Ce livre est un livre de théorie politique. Il démontre l’obsolescence des pensées traditionnelles de la politique quand ils n’ont pas su abandonner l’impératif du productivisme. Leur espoir d’une croissance sans fin, en pleine hallucination consumériste en fait des logiciels périmés. Libéraux, sociaux-démocrates ou écologiste « d’accompagnement » sont également dépassés et dangereux. Ici l’écologie politique est nécessairement incompatible avec le capitalisme. La civilisation humaine butte sur le capitalisme comme sur une limite imprévue par les théories politiques du passé, inclues celles du socialisme. Mais elle est incontournable. Le livre reformule entièrement donc la « théorie de l’ère du peuple et de la révolution citoyenne » dont les fondements avaient été élaborés il y a plus de dix ans, en donnant à ces concepts leur contenu dans le contexte particulier de l’effondrement de l’écosystème.

C’est enfin et surtout un outil pour l’action. Le titre « Faites mieux ! » s’adresse à tous ceux qui ne se résignent pas au gâchis laissé par la génération d’après la guerre mondiale et veulent changer le monde. Il veut parler à tous ceux intéressés par la rencontre avec une vision globale du moment. Le livre formule une théorie politique et analyse une époque. Il dessine un nouveau collectivisme comme politique de l’entraide, une morale de la responsabilité et de la Vertu sans attente d’aucune récompense sinon le succès collectif qui en dépend.
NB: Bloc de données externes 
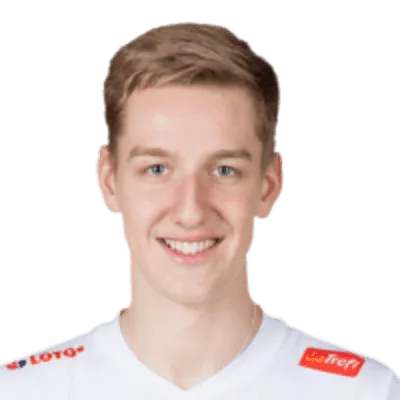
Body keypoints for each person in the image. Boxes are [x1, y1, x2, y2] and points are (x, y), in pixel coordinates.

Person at [1, 21, 399, 400]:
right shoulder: (21, 392)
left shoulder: (365, 393)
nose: (190, 211)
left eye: (224, 170)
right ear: (109, 181)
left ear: (268, 185)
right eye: (157, 169)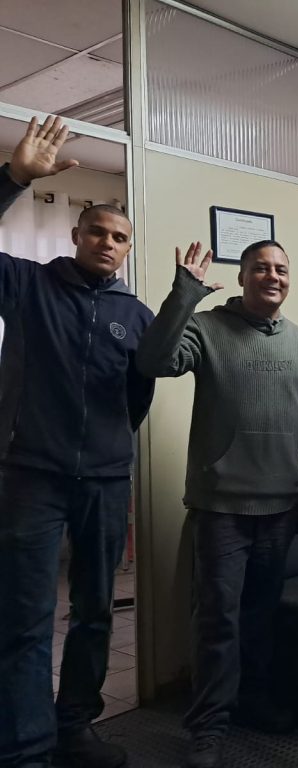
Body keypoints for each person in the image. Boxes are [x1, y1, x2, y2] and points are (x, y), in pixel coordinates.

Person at [135, 240, 298, 768]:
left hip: (283, 507)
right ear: (242, 277)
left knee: (260, 614)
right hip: (221, 507)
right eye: (260, 268)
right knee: (217, 619)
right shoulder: (206, 328)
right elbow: (152, 361)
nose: (272, 276)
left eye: (281, 268)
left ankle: (253, 700)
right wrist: (185, 294)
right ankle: (208, 726)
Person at [0, 116, 154, 768]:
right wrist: (13, 179)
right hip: (31, 475)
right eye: (97, 231)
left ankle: (74, 729)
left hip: (106, 481)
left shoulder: (136, 315)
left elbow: (138, 396)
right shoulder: (28, 285)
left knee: (95, 613)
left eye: (119, 237)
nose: (107, 243)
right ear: (76, 235)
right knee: (26, 618)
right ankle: (25, 748)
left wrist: (112, 445)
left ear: (127, 248)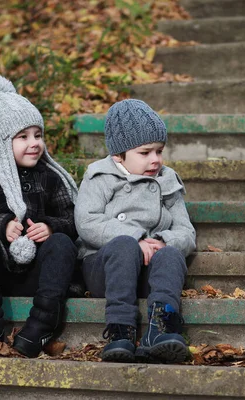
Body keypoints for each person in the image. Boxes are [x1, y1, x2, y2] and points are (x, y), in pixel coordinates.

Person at [0, 75, 79, 358]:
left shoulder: (50, 179)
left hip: (39, 274)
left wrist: (49, 226)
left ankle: (41, 326)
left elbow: (71, 219)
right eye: (23, 137)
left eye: (38, 135)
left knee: (62, 244)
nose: (34, 143)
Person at [75, 99, 196, 363]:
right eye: (145, 153)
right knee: (123, 245)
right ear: (119, 155)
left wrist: (165, 242)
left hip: (149, 270)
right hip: (106, 269)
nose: (155, 160)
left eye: (159, 151)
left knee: (173, 254)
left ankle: (161, 327)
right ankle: (121, 329)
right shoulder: (99, 176)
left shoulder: (167, 180)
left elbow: (186, 231)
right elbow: (86, 222)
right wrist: (136, 238)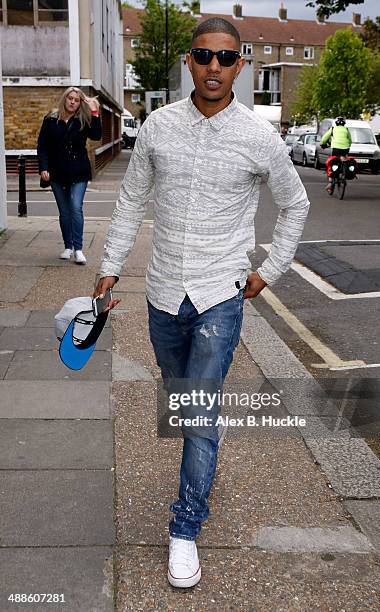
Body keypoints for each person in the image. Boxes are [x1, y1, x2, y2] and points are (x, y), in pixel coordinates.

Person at [94, 18, 310, 588]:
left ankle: (185, 528)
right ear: (188, 62)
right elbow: (129, 202)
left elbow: (295, 204)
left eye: (226, 57)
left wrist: (269, 271)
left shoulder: (260, 137)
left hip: (221, 296)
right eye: (202, 55)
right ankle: (194, 473)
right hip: (163, 293)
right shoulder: (159, 128)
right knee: (180, 401)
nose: (214, 66)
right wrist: (110, 268)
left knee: (198, 414)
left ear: (241, 65)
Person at [37, 86, 102, 264]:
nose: (72, 102)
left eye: (76, 99)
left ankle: (78, 249)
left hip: (78, 171)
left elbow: (97, 135)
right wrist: (43, 167)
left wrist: (94, 111)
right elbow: (42, 146)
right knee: (64, 212)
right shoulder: (51, 120)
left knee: (75, 207)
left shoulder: (82, 119)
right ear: (65, 99)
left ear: (80, 102)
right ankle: (68, 246)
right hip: (57, 172)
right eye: (70, 98)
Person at [321, 117, 352, 194]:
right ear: (344, 124)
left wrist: (323, 144)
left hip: (336, 149)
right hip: (345, 149)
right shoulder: (346, 129)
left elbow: (324, 138)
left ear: (336, 123)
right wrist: (347, 146)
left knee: (332, 163)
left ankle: (331, 182)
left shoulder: (333, 129)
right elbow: (350, 141)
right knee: (343, 159)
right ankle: (343, 173)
Pour finir, il étudie les conditions de la nouvelle géopolitique dans laquelle l’Humanité va devoir affronter le défi du changement écologique. Il plaide pour le renoncement à la volonté de puissance. Avec la fin de la domination des États-Unis sur le monde, il formule un plaidoyer documenté sur la façon de faire naître une diplomatie altermondialiste non alignée. L’ambition est d’aider à l’émergence d’un peuple humain. Il s’agit de le faire notamment par la stratégie des « causes communes ». Notamment à propos des nouveaux espaces d’expansion de l’humanité : la Mer et l’Espace. Ainsi le livre est clos par une réflexion sur les normes morales motivant l’action quand celle-ci semble devenue vaine. Il donne les conditions d’émergence d’un nouvel humanisme.

Je destine ce travail à la jeune génération en recherche d’un cadre global de pensée pour agir dans son temps. Mais aussi à tous ceux qui ont envie de partager une expérience intellectuelle revigorante : comprendre à partir d’un point de vue et confronter celui-ci à l’épreuve des faits. Soit pour corriger la théorie, la compléter soit pour la démentir.